++++ EXTRACTED TEXT

The Government has decided to mandate the processing of excessive personal data and expose more young adults to ID theft. How? Just read on.
Just imagine you run a night-club that requires a licence to sell alcohol. A new law, enacted using Ministerial powers (thus ensuring limited Parliamentary scrutiny) requires you to have an “age verification policy” that “applies to the premises in relation to the sale or supply of alcohol”. In addition, that “policy must require individuals who appear ... to be under 18 years of age (or such older age as may be specified in the policy) to produce on request, before being served alcohol, identification bearing their photograph, date of birth and a holographic mark”.
As most identity cards used by staff at work do not show date of birth, what official identification document would satisfy you in this regard? I think there are three main contenders: passport, driving licence or ID Card. Remember, if things go wrong, you will need to prove that you have performed a “proof-of-age” check; so the chances are you will scan in identification documents present to you and keep them for a while. In this way, you are definitely a data controller subject to the Data Protection Act.
In fact, you might keep these details on a database, so that regular customers can register beforehand and quickly pass through your security on their next visit. The advantage of this approach is that once registered, customers do not need to bring their ID documents. Of course, if you decide on the Government’s ID Card, you should be able to check with the Identity and Passport Service national database to make sure the ID Card is valid. In this way, the database’s audit trail will keep a record of where the card holder goes clubbing (which can be disclosed to the authorities, whenever appropriate).
Note that there are any number of biometrics you could use to make sure that registered customers are who they say they are on the next visit. One could use a signature, or two fingerprints, or facial feature (e.g. scar on left cheek), location of mole or whatever is combination is convenient to you and your customers. However, the law now mandates “photograph” in every case. It is the Henry Ford approach to ID management: any biometric so long as it is the photograph.
Why this prescription? Well that is why we have Parliamentary scrutiny – when it occurs – to ask such questions! One suspects, however, that Government has rushed through secondary legislation because of the political imperative to show action against “binge drinking”; this has taken precedence over careful consideration of the law’s practical consequences. There are even those who suspect that this law is deliberately framed to promote the uptake of that increasingly unpopular ID Card.

++++++++

TASK PROMPT
Can you write the next part of the piece on the alcohol age-verification law, picking up after its last sentence?

++++ PROVIDED MATERIAL

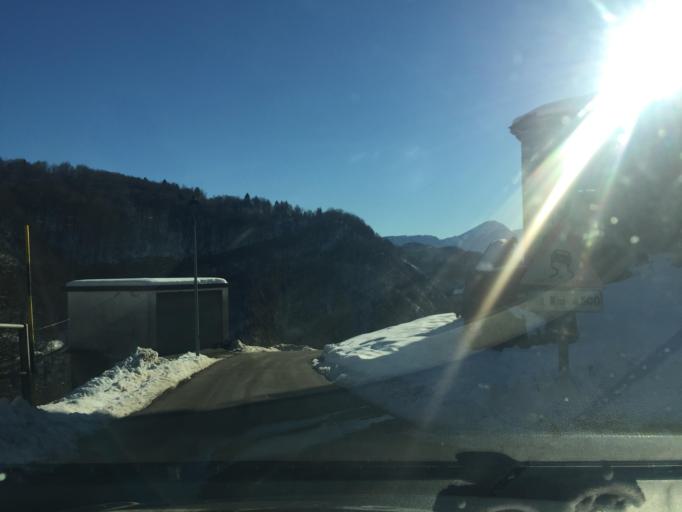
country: IT
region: Friuli Venezia Giulia
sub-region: Provincia di Udine
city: Lauco
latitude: 46.4392
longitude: 12.9684
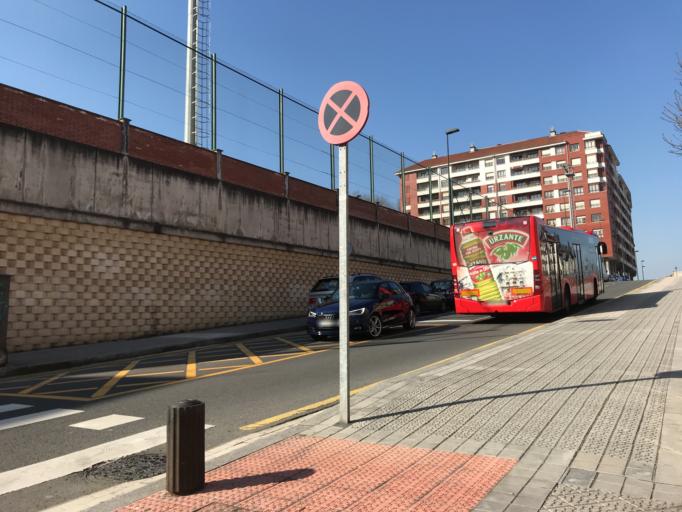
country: ES
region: Basque Country
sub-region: Bizkaia
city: Bilbao
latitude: 43.2570
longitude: -2.9512
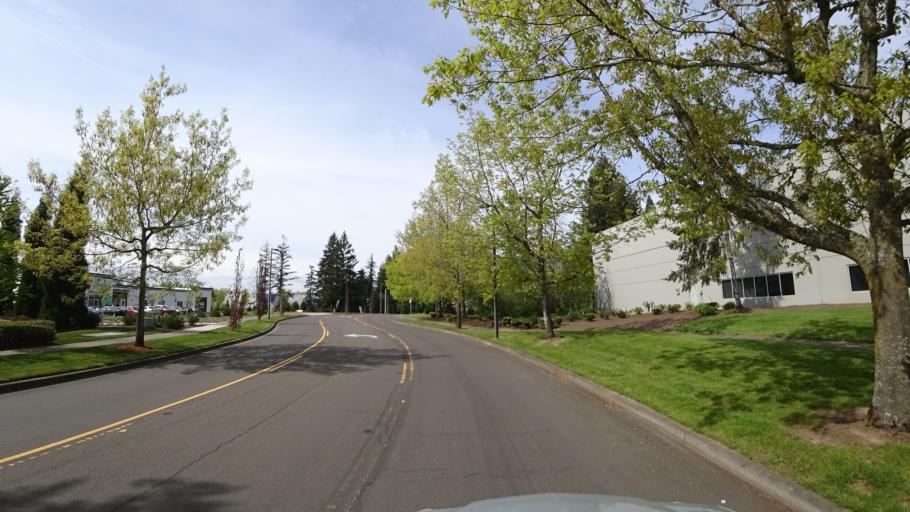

++++++++

EXPECTED ANSWER
Now we come to the crunch. The purpose of the law is to stop under-age drinking. To do that, all you need is a document that authenticates that the person is aged over 18 and verifies the card-holder as that person. You do not need to identify the individual, or mandate a photograph, or date of birth, or holograph or anything else: all you need is a verification and authentification process specifically designed for a particular narrow task in hand. What is more, there are companies that have these kinds of privacy enhancing technologies and products already on the shelf.
In other words, the Government’s law mandates excessive processing of personal data: the collection and retention of dates of birth when not needed, the unnecessary use of its official ID documents and the collection a particular biometric (the photograph). In addition, there are security concerns: by insisting on its own ID documents, the Government are ensuring that more passports, driving licences and ID Cards will be lost by young adults when they are “the worse for wear”.
I therefore recommend to Mossad (or anybody else) wanting to perform another bout of ID theft using stolen documents that they infiltrate night clubs as I am confident there will be lots of official ID documents to choose from.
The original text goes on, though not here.